Computer Science Department, PhD Dissertation Defense, Yizhou Yan " Contextual Outlier Detection from Heterogeneous Data Sources"

Thursday, March 26, 2020
9:00 am to 10:00 am
Floor/Room #: 
Taylor Conference Room

Yizhou Yan

PhD candidate

WPI - Computer Science
Thursday, March 26, 2020

Time: 9:00 a.m.- 10:00 a.m.

Location: Ruben Campus Center/ Taylor Conference Room

Committee members:
Prof. Elke A. Rundensteiner (advisor, WPI-Computer Science)

Prof. Samuel Madden (co-advisor, MIT-CSAIL)

Prof. Mohamed Y. Eltabakh (WPI-Computer Science)

Prof. Xiangnan Kong (WPI-Computer Science)

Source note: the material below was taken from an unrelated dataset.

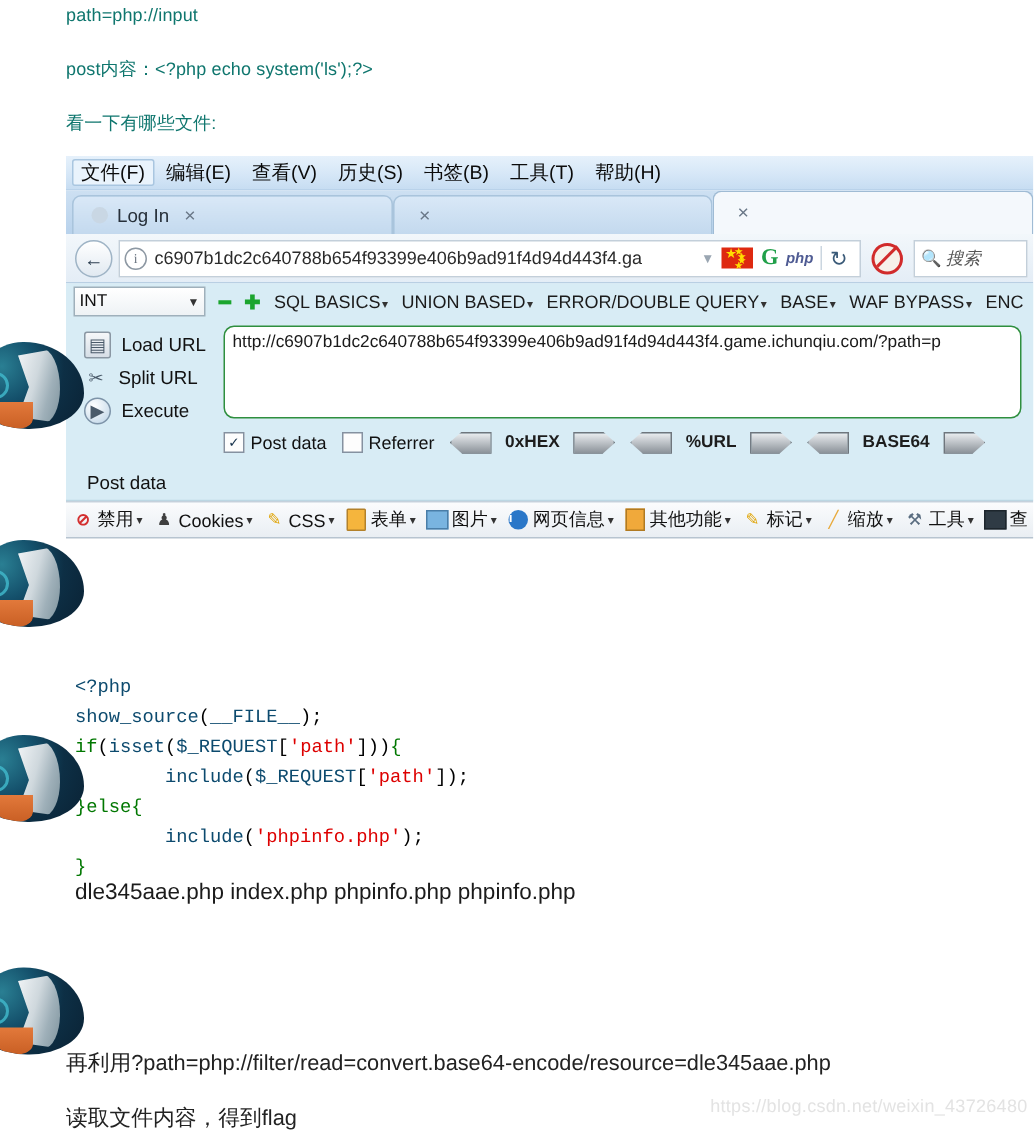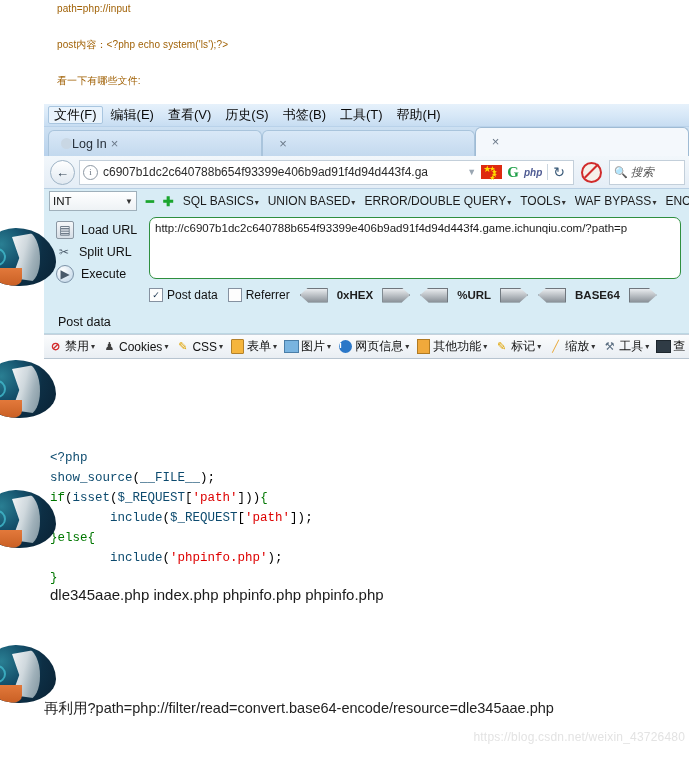"path=php://input" .prose { color: #a16207 -> #0f766e; font-size: 10px -> 12px; left: 57px -> 44px }
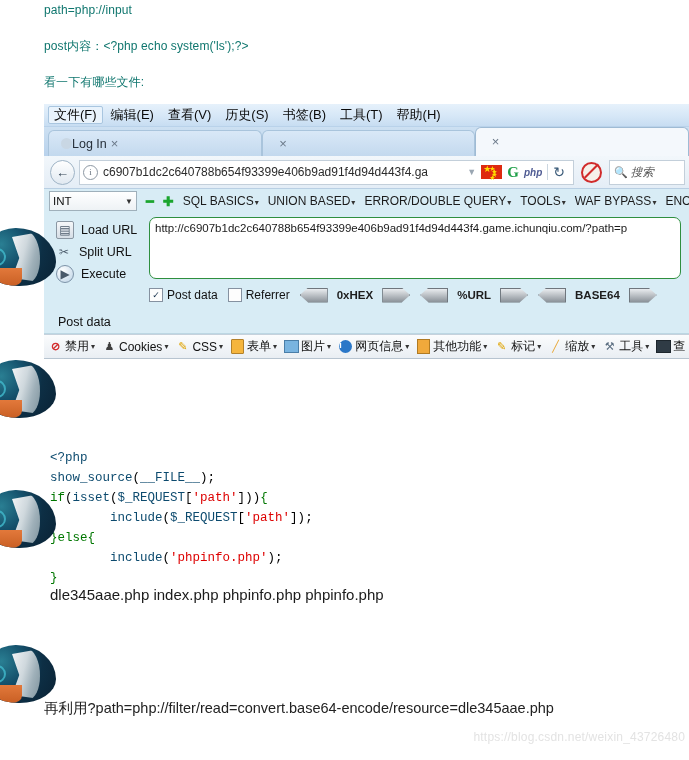"Log In" .tab { gap: 0 -> 6px }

The dissertation focuses on detecting contextual outliers from heterogeneous data sources. Modern sensor-based applications are generating a huge amount of heterogeneous data. Detecting outliers from such data sources is critical so to be able to diagnose and fix malfunctioning systems, prevent cyber attacks, and even save human lives. The outlier detection techniques in the literature typically rely on the probability density at each point to detect outliers. However, in many cases, the outlierness of an object has to take into consideration the context in which this object occurs. Within this scope, my dissertation will focus on four research innovations, namely techniques and systems for scalable contextual outlier detection from multi-dimensional data points, for detecting contextual outlier patterns from sequence data, for identifying contextual outliers from image data sets, and lastly an integrative end-to-end outlier detection system capable of doing automatic outlier detection, outlier summarization and outlier explanation.
First, I design novel distributed contextual outlier detection strategies to optimize the key factors determining the efficiency of distributed data analytics, namely, communication costs and load balancing. Second, I define new context-aware pattern mining semantics and then develop innovative efficient mining strategies to support these new semantics. In addition, methodologies that continuously extract outlier patterns from sequence streams are also developed. Third, we propose an novel Unknown-aware Deep Neural Network (UDN for short) to detect contextual image outliers. Finally, we design the first end-to-end outlier detection service that integrates outlier-related services including automatic outlier detection, outlier summarization and explanation, human-guided outlier detection refinement within one integrated outlier discovery paradigm. Experimental studies including performance evaluation and user studies conducted on benchmark outlier detection datasets and real world datasets confirm both the effectiveness and efficiency of the proposed approaches and systems.